Увы, я прошел сквозь процесс этот ужасный. Он оставил мне на век следы кровавые, несмытные, и я по сю пору не знаю еще, себя ли ужасаюсь я или тенёт тех пагубных, в которые с такою простотою любви впало глупое сердце мое. Получив позволение начать путешествие мое, сборы мои были не долговременны. Каждый оборот колеса сближал меня с отчизною милою, и грезы семейного счастия, так издали, так долго мне мерещившиеся, теперь, становясь положительною уже надеждою, улыбались моему воображению.
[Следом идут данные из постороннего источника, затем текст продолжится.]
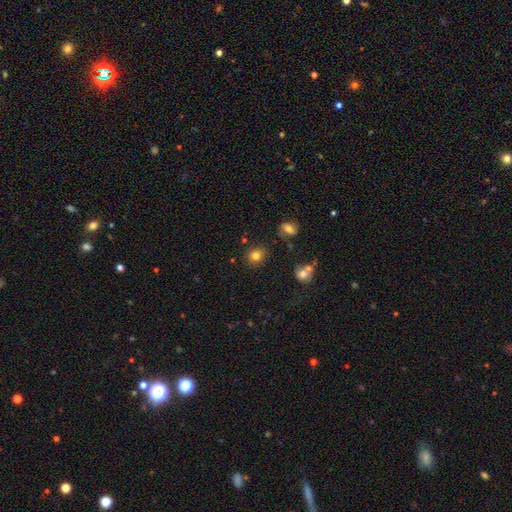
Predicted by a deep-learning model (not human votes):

Не в силах я любезничать с тобою, друг мой, описывая рассеянные мои замечания. Пусть другие опишут тебе красоты и древности: пусть они расскажут, как в Италии, отвернувшись от какой нибудь изящности искусства или природы, глаза поражены гнусным зрелищем толпы полунагого народа, по улицам валяющегося и друг другу отвратительные услуги оказывающего; пусть он поговорит о безнравственном легкомыслии Французов, о тяжелой расчетливости Немцев, особый оброк корысти на Русских накладывающих. И в Риме, и в Париже, и в толпе Пратера я грезил одно, - милую родину. Я уже ехал назад: несколько недель только разделяли меня с нею: мне уже пахло Poccиею; белый платок прощальный белелся уже в глазах моих: и шорох платка моего шейного нередко радостною дрожью пробегал по позвонкам моим, напоминая мне знакомый шелест капоты материной.
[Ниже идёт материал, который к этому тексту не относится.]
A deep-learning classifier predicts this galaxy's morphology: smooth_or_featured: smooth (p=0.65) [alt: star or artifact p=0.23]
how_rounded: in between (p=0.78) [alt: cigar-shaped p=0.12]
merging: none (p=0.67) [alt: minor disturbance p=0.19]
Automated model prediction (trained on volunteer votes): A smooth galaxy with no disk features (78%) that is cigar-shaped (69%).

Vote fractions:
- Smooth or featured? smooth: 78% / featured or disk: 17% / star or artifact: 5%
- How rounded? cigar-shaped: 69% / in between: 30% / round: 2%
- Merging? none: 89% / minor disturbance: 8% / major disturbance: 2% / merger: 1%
Приехав в Вену, первый вопрос был - нет ли кого из русских здесь? - Вчера из России приехал N., а на той неделе еще двое русских. N. был ближайший родственник мой. Товарищ детства моего, хотя годами восемью старше меня: окончив давно курс наук, он из прихоти одной решился передавать чужой земле богатое наследство родительское. Радость свидания нашего была взаимная, и хотя сердце мое считало минуты разлуки, но мне казалось оскорблением дружбы отказать N. неделю просрочки, которую впрочем я мог вознаградить в дороге. Я остался, и первый этот шаг отступления был тем шагом несчастным, который довел меня до погибели.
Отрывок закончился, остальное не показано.